Damar bangkit berdiri. Berputar dan berlari membawa pesawat mainannya. Membiarkan baling-baling pesawatnya diterpa angin kencang. “Pesawat Damar Indonesia akan melaju kencang menuju benua Eropa!” teriaknya bahagia. Kakinya melompat gembira. Menyentuh bumi tanpa alas kaki. Mengajak dunia untuk bersorak sorai bersamanya. Mengajak angin yang menghempas untuk menari bersamanya.

Dio memicingkan mata. Siluet adiknya menari-nari di bawah senja. Memancarkan senyum dan radar mimpi yang akan terwujud. Dia membuang peluhnya puas. Dia menepuk tangannya keras dan meneriakkan nama adiknya.

“Damar!”

Tarian itu berhenti. Damar membalikkan badan dan menatap sumber suara yang memanggil namanya. Kakaknya berada di samping sebuah bangunan berbentuk kubus. Bangunan yang menyerupai tempat berteduh. Bangunan yang memiliki sebuah atap. Bangunan tempat berlindung. Rumah! Dia memiliki rumah!

Damar berlari-lari kecil dengan bibir yang merekah layaknya bunga. Menuju dekapan peluk yang telah disiapkan Dio. Memeluk kakaknya erat dengan butir-butir air mata turun tanpa diundang.

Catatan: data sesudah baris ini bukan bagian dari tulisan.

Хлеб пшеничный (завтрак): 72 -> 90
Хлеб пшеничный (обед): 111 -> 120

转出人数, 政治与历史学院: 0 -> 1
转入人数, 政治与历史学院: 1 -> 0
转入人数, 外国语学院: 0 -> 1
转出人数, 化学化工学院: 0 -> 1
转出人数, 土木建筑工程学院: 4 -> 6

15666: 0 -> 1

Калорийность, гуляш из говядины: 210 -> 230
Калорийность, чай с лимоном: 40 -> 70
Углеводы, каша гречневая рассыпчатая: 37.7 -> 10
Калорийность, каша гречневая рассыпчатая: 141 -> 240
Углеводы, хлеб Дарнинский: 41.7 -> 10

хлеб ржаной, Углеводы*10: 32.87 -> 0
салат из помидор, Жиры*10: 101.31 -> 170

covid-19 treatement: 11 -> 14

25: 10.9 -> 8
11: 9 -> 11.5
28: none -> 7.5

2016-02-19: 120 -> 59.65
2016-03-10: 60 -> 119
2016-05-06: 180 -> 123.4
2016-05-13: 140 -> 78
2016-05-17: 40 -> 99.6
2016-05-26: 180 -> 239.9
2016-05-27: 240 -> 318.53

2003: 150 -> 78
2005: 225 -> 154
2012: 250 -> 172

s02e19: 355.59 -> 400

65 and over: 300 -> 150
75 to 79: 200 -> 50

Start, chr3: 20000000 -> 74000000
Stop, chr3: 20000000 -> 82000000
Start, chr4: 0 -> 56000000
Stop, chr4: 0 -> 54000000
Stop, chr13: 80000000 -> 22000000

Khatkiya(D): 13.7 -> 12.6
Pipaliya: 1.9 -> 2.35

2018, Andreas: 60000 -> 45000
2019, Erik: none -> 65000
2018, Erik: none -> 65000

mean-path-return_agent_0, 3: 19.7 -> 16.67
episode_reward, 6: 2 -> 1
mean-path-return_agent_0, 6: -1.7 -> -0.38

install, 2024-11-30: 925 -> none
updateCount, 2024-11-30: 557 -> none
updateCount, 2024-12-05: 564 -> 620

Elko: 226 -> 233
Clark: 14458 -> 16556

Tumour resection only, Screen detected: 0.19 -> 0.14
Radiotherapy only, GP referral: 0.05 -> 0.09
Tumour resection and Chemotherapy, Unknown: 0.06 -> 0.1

“Kita memiliki rumah, Kak?” tanya Damar dengan tangisan yang masih terisak. Baru kali ini ia menangis karena bahagia. Segera ia memasuki rumah barunya tak sabar. Senyumnya tak berhenti mengembang. Dia terkagum-kagum walau rumahnya berisi tanpa perabotan. Dia tidak mengeluh walau rumahnya terbuat dari kardus.

“Walaupun sempit, setidaknya kita tidak perlu tidur di depan ruko Pak Raja, kan?” Dio merangkul adiknya. Senyumnya tak berhenti mengempis. Rumah memang menjadi dambaannya sejak harus hidup berdua dengan adiknya. Sejak mereka ditinggal maut oleh kedua orangtuanya.

“Dan kita tidak akan diomeli Pak Raja lagi!”

Dio tidak bisa menyembunyikan rasa bahagianya. Melihat adiknya bahagia itu sudah lebih dari cukup. Mungkin ini jawabannya. Jawaban mengapa ia masih harus melanjutkan hidup. Jawaban mengapa ia tidak ikut bersama orangtuanya ke alam sana. Ya, dia masih memiliki satu malaikat yang harus dilindungi, Damar.

Dio membuang napas panjang. Tak henti ia mengucap syukur. Tuhan selalu menyisakan bahagia bagi makhluknya. Kebahagiaan memang bukan harta. Namun adalah waktu di mana manusia masih memiliki kesempatan untuk bersyukur.

Dan dia hanya bisa berharap agar hujan tak akan datang. Menghancurkan rumahnya yang tidak tahan air.